More than 11,000 homes across the country have been lying empty for longer than a decade despite the housing crisis and rising homelessness, according to new research by the Liberal Democrats.

The data was collected through freedom of information requests to about 275 councils, which showed 60,000 properties had been empty for two years or more, 23,000 for five years or more, and over 11,000 have stood empty for at least 10 years.

Vince Cable, leader of the Liberal Democrats, told the Guardian: “At a time when the homelessness crisis is worsening and more and more people are sleeping out in the cold on our streets, it is a national scandal that thousands of homes across the country are sitting empty.”
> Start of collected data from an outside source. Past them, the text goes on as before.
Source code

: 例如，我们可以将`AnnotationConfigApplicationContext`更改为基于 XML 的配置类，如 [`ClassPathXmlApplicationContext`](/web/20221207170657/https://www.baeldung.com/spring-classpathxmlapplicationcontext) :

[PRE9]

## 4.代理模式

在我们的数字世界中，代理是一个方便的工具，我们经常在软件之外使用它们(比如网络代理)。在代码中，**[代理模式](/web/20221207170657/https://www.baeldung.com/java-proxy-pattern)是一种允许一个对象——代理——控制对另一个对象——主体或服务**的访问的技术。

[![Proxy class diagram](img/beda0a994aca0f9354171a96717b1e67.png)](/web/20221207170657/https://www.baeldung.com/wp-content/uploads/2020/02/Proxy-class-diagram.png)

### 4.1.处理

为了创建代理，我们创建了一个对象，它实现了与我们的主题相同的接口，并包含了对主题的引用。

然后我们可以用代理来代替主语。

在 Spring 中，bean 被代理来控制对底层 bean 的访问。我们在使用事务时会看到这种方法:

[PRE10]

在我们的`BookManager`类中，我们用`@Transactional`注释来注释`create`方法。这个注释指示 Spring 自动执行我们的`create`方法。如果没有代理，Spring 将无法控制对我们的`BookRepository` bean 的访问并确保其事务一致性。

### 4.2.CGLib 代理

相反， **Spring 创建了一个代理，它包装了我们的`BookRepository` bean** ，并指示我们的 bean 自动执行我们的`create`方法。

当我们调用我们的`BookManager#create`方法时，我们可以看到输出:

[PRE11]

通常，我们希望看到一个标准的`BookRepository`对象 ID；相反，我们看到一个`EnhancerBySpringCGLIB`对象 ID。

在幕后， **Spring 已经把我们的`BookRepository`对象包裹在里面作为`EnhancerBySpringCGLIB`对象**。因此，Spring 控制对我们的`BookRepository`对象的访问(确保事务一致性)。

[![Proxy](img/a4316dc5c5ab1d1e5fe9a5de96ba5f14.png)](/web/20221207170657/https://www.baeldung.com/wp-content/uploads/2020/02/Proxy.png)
Government data suggests about 200,000 homes have been empty for six months or more but information on longer-term vacant properties is not routinely published.
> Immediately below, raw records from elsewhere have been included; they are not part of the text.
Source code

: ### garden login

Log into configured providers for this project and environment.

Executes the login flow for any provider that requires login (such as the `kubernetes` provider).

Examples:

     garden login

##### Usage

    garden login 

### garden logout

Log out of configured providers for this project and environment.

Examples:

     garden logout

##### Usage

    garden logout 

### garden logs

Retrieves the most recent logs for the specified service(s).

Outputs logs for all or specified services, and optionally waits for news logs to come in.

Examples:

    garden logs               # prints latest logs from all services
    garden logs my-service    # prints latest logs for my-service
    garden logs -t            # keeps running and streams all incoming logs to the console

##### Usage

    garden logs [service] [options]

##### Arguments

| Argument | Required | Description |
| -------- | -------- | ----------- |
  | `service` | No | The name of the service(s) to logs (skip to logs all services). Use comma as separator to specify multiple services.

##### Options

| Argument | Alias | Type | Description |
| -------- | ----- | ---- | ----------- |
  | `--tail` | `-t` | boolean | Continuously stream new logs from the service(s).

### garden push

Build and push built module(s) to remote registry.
The Lib Dem research also showed that just one in 13 councils are making use of empty dwelling management orders (EDMO) – the powers that can be used by local authorities to take over properties that have been empty for at least six months.
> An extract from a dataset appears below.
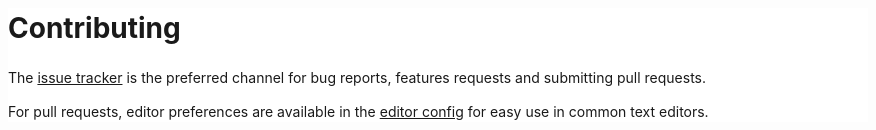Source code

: # Contributing

The [issue tracker](https://github.com/Sudarshan-Gowda/Spring-Boot-Security-Role-Based-oAuth2/issues) is the preferred channel for bug reports, features requests and submitting pull requests.

For pull requests, editor preferences are available in the [editor config](.editorconfig) for easy use in common text editors.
Only 19 of the 247 councils in England and Wales that responded had used an EDMO in the past five years. Of these, only six had used one in the past year. In total, councils returned about 23,000 empty homes back into use, including through direct action and the work of empty home teams.

The Liberal Democrats are calling for reform of EDMOs and tougher powers for local councils to be able to bring long-term empty homes back into use.

“These homes could be turned into affordable places to live for some of the most vulnerable people in our society. The government needs to urgently review the current system which is clearly not working,” Cable said.

“Councils need to be given the powers and resources to bring empty homes back into use. This must form part of a wider package to tackle the housing crisis, including building more homes on unused public sector land and clamping down on land-banking.”

The areas that responded with the largest number of homes empty for six months or more were Durham with 6,500, Leeds with 5,724, Bradford with 4,144, Cornwall with 3,273 and Liverpool with 3,093.

The government announced at the budget that it would try to encourage owners of empty homes to bring their properties back into use by allowing local authorities to increase the council tax premium from 50% to 100%.

However, the charity Empty Homes said at the time that the council tax increase would do little to deter those buying properties as investment as “for a very wealthy buyer spending millions, 100% council tax is not really enough of a disincentive”. The charity said it would be more helpful if the government carried out a review into why overseas buyers kept their properties empty.

A spokesman for the Department for Communities and Local Government said: “We’ve given councils a range of powers to bring empty homes back into use and the number of empty homes is down a third since 2010 to its lowest since records began.

“At the same time, we’re implementing the major changes to law and investing over £1bn to 2020 to tackle homelessness and rough sleeping.” After the Grenfell fire, data accidentally released by Kensington and Chelsea council revealed a string of oligarchs, foreign royalty and multimillionaire businesspeople as the owners of vacant properties in the borough where the deadly disaster left scores of people homeless.

Owners of the 1,652 properties listed as unoccupied by Kensington and Chelsea council included a Ukrainian billionaire fighting extradition to the US, a former mayor of New York, a high-profile luxury property developer and a senior television executive.